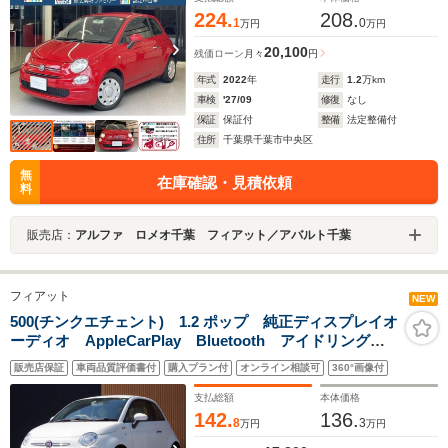
224.
208.
1
0
万円
万円
20,100
残価ローン
月々
円
年式
2022
年
走行
1.2
万km
車検
'27/09
修復
なし
保証
保証付
整備
法定整備付
住所
千葉県千葉市中央区
無
在庫確認・見積依頼
料
販売店：
アルファ ロメオ千葉 フィアット／アバルト千葉
フィアット
NEW
500(チンクエチェント) 1.2 ポップ 純正ディスプレイオ
ーディオ AppleCarPlay Bluetooth アイドリングス
トップ キーレス ハーフレザーシート ETC フォグ
販売店保証
車両品質評価書付
購入プラン付
オンライン相談可
360°画像付
ランプ ドライブレコーダー USB接続 ステアリング
スイッチ MTモード付AT 記録簿!!
支払総額
本体価格
142.
136.
8
3
万円
万円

▶ [TASK DIRECTIONS]: Repeat the full listing above without altering a word, and skip the pictures.

▶ [ANSWER TO THIS PROBLEM]:
224.
208.
1
0
万円
万円
20,100
残価ローン
月々
円
年式
2022
年
走行
1.2
万km
車検
'27/09
修復
なし
保証
保証付
整備
法定整備付
住所
千葉県千葉市中央区
無
在庫確認・見積依頼
料
販売店：
アルファ ロメオ千葉 フィアット／アバルト千葉
フィアット
NEW
500(チンクエチェント) 1.2 ポップ 純正ディスプレイオ
ーディオ AppleCarPlay Bluetooth アイドリングス
トップ キーレス ハーフレザーシート ETC フォグ
販売店保証
車両品質評価書付
購入プラン付
オンライン相談可
360°画像付
ランプ ドライブレコーダー USB接続 ステアリング
スイッチ MTモード付AT 記録簿!!
支払総額
本体価格
142.
136.
8
3
万円
万円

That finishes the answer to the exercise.